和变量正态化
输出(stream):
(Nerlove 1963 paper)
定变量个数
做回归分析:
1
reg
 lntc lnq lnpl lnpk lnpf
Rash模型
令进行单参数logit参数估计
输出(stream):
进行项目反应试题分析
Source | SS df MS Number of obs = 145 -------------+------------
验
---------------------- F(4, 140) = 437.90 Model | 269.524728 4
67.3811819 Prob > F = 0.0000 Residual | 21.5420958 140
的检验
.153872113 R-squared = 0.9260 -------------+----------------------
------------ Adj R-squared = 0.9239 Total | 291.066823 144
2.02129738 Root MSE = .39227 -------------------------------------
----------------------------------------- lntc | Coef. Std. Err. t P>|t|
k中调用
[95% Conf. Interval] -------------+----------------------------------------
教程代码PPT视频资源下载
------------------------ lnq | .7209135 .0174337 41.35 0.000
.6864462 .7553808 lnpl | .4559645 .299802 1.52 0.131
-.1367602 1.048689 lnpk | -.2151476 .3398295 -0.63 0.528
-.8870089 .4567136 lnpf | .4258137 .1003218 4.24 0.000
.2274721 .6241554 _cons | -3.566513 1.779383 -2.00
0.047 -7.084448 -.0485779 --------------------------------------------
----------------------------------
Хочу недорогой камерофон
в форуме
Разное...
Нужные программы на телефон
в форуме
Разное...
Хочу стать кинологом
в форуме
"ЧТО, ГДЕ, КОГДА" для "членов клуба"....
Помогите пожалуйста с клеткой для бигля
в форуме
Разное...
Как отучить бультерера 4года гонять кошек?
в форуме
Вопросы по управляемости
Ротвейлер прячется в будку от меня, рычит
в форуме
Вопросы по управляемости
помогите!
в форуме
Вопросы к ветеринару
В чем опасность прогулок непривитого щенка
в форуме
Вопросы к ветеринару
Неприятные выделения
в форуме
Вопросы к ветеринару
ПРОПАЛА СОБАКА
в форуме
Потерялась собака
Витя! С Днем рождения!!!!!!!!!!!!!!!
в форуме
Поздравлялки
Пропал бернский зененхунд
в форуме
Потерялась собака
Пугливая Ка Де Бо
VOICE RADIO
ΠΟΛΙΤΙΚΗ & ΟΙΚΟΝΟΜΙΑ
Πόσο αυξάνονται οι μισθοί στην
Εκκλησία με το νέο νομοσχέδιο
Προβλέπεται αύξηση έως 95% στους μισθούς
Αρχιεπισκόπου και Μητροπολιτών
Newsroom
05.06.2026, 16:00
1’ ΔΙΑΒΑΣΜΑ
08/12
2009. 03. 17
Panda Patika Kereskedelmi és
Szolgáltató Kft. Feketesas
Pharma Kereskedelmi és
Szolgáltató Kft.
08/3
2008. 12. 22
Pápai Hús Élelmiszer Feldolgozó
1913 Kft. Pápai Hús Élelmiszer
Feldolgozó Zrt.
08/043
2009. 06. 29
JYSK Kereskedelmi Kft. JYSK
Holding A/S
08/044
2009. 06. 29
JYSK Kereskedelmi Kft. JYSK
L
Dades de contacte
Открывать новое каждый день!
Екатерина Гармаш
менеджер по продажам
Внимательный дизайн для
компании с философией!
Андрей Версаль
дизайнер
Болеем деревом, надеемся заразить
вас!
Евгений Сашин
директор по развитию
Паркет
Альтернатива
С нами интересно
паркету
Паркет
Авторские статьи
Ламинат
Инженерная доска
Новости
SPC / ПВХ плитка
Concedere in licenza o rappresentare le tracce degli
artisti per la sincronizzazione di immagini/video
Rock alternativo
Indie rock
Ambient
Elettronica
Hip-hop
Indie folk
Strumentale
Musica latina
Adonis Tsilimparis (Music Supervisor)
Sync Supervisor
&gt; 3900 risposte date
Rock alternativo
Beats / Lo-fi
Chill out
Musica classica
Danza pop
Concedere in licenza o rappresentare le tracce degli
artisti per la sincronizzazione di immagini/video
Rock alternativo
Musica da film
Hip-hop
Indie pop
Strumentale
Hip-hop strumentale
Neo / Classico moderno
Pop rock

| Task requirements |
Each of the lines from the one that contains "3900 risposte date" through the last line of the data needs to be repeated exactly, with no others.

| Exercise output |
&gt; 3900 risposte date
Rock alternativo
Beats / Lo-fi
Chill out
Musica classica
Danza pop
Concedere in licenza o rappresentare le tracce degli
artisti per la sincronizzazione di immagini/video
Rock alternativo
Musica da film
Hip-hop
Indie pop
Strumentale
Hip-hop strumentale
Neo / Classico moderno
Pop rock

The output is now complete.